Texte du document ::
+--

La rénovation du Parlement doit être poursuivie, afin de garantir un exercice des missions d’élaboration de la loi, de contrôle de l’action du Gouvernement et dévaluation des politiques publiques correspondant pleinement aux attentes des citoyens. Par ailleurs, l’importance des fonctions électives locales doit être complètement reconnue. Enfin, un renouvellement du personnel politique doit être favorisé.

Pour ces différentes raisons, la Commission préconise de rendre incompatible le mandat de parlementaire avec tout mandat électif autre qu’un mandat local « simple » (conseiller municipal, général ou régional). Un parlementaire ne pourrait plus exercer aucune fonction exécutive locale, ni aucune fonction « dérivée » au sein des organismes dans lesquels siègent des membres des assemblées délibérantes des collectivités territoriales. En outre, il ne percevrait aucune rémunération au titre de son mandat local « simple ».

Ce régime devrait s’appliquer dans les mêmes termes aux sénateurs et aux députés et entrer en vigueur dès les prochaines élections locales. La Commission inscrit sa proposition dans la perspective d’une évolution vers un mandat parlementaire unique - c’est-à-dire incompatible avec tout mandat local - mais elle n’a pas jugé souhaitable de proposer d’en brusquer l’échéance, afin de permettre que de nouveaux équilibres s’établissent peu à peu.

Un statut juridictionnel du chef de l’Etat et des ministres plus respectueux du principe d’égalité

L’exigence d’égalité des citoyens devant la justice commande de rapprocher du droit commun le statut juridictionnel, aujourd’hui très largement dérogatoire, du chef de l’Etat et des ministres. Il convient toutefois de ne pas priver de toute protection le Président de la République et les membres du Gouvernement, qui ont un devoir d’Etat et que leurs fonctions exposent à des actions judiciaires abusives susceptibles de compromettre le bon fonctionnement des pouvoirs publics.

La Commission propose de maintenir l’immunité fonctionnelle dont bénéficie le chef de l’Etat pour les actes accomplis en cette qualité, sous réserve de la possibilité, « en cas de manquement à ses devoirs manifestement incompatible avec l’exercice de son mandat », d’une destitution prononcée par le Parlement, qu’il n’y aurait plus lieu de constituer en « Haute Cour », mais de réunir en « Congrès », afin d’affirmer clairement le caractère politique, et non juridictionnel, de la procédure de destitution.

+--

Consigne ::
Répondez aux questions suivantes d'après le texte.
(a) Quels mandats électifs un parlementaire pourrait-il encore cumuler avec le sien selon la proposition de la Commission ?
(b) À partir de quel moment ce régime devrait-il entrer en vigueur ?
(c) Sous quelle forme le Parlement serait-il réuni pour prononcer la destitution du chef de l'État ?
Les données qui suivent n'ont aucun lien avec le texte.

Lignes de données ::
+--

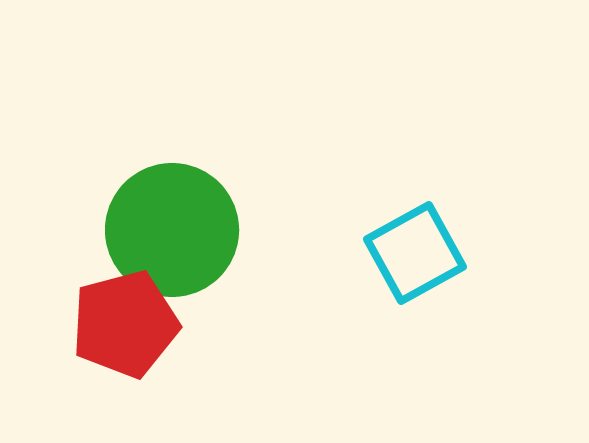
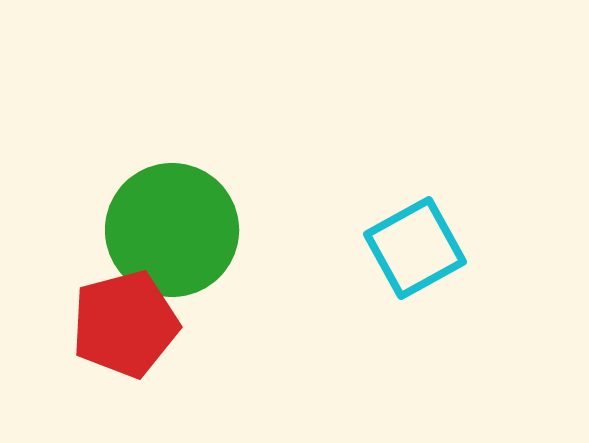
cyan square: moved 5 px up
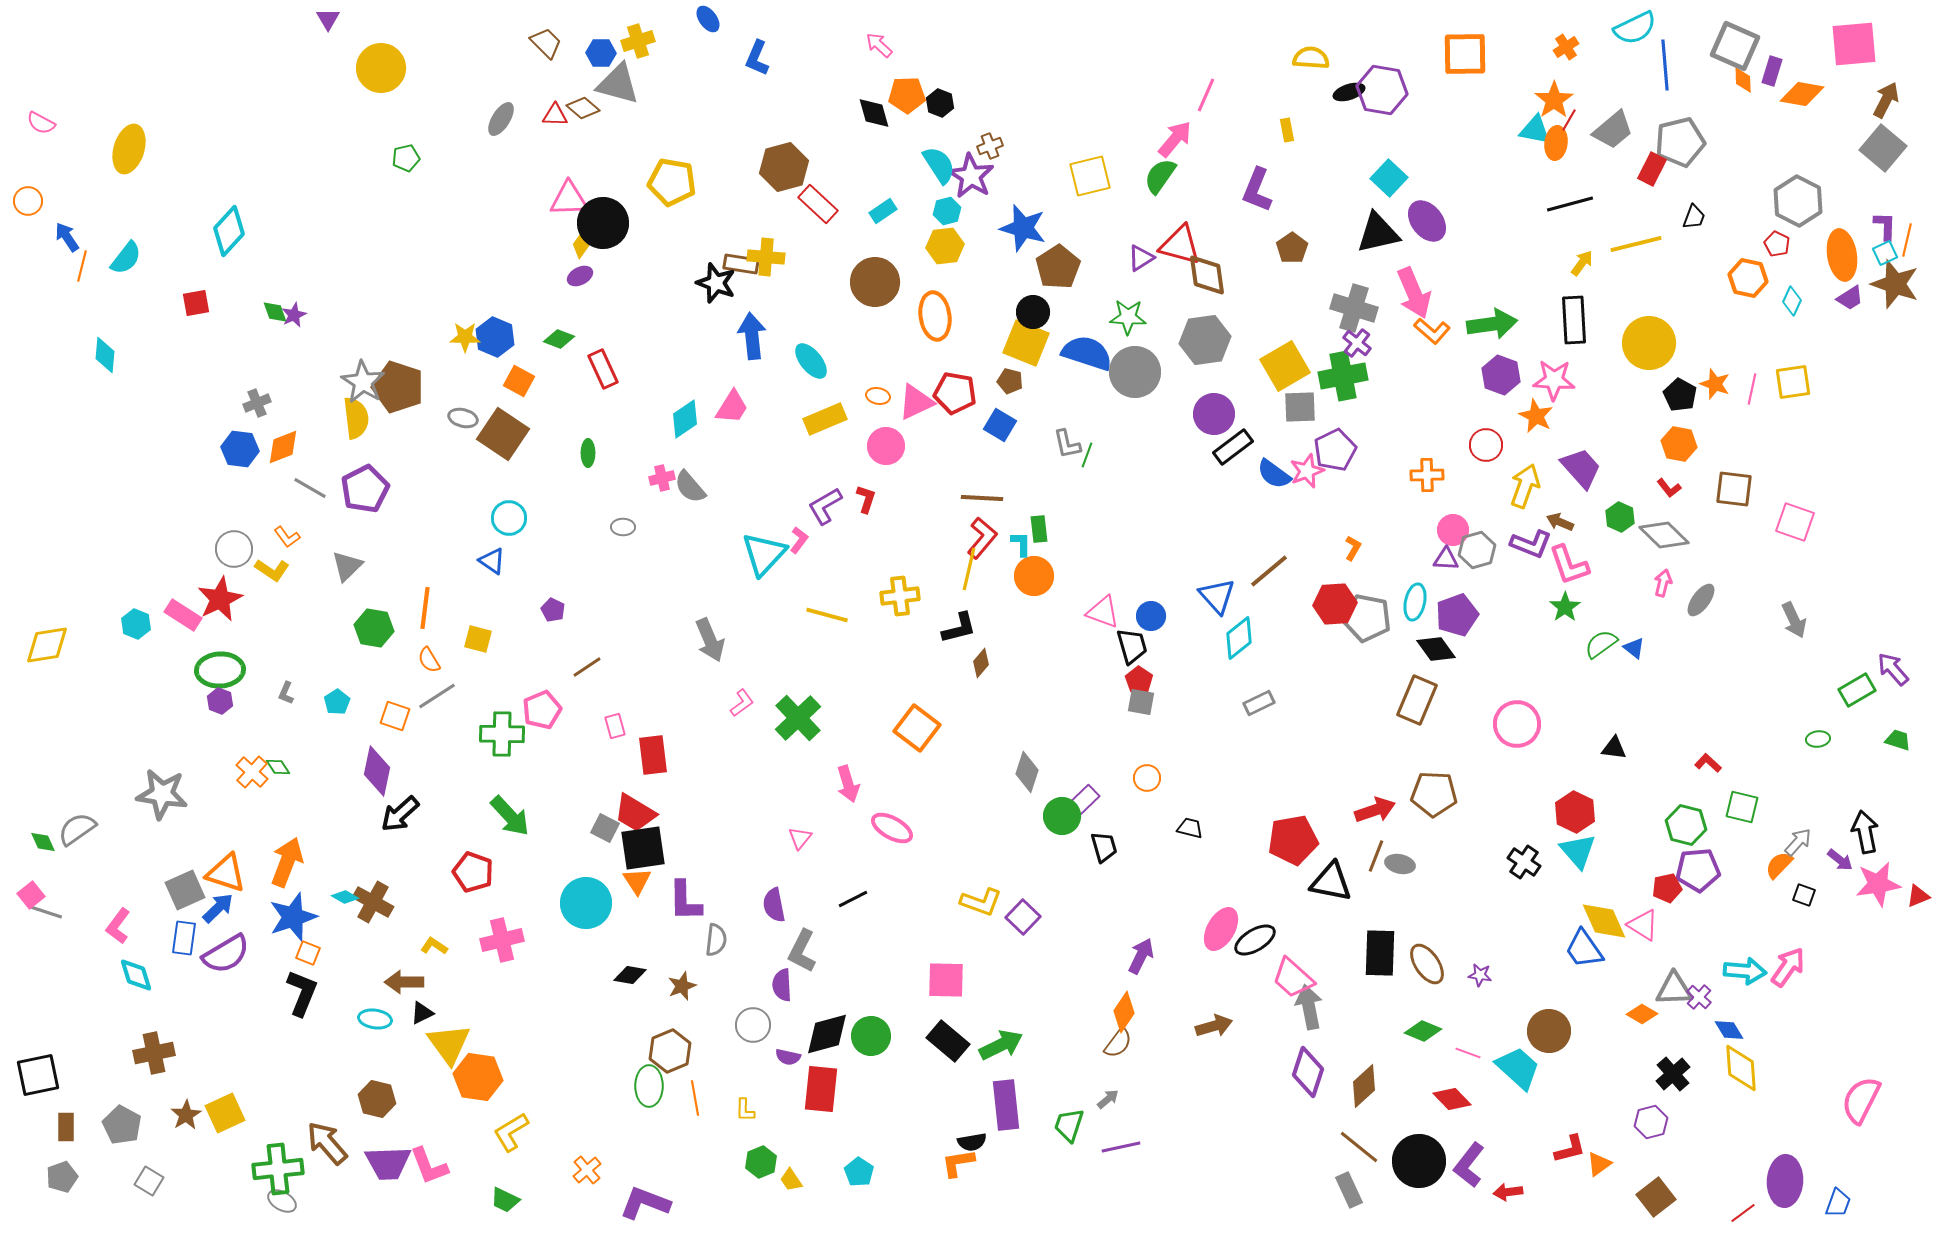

+--

Corrigé ::
(a) Seulement un mandat local « simple » : conseiller municipal, général ou régional.
(b) Dès les prochaines élections locales.
(c) En « Congrès », et non plus en « Haute Cour ».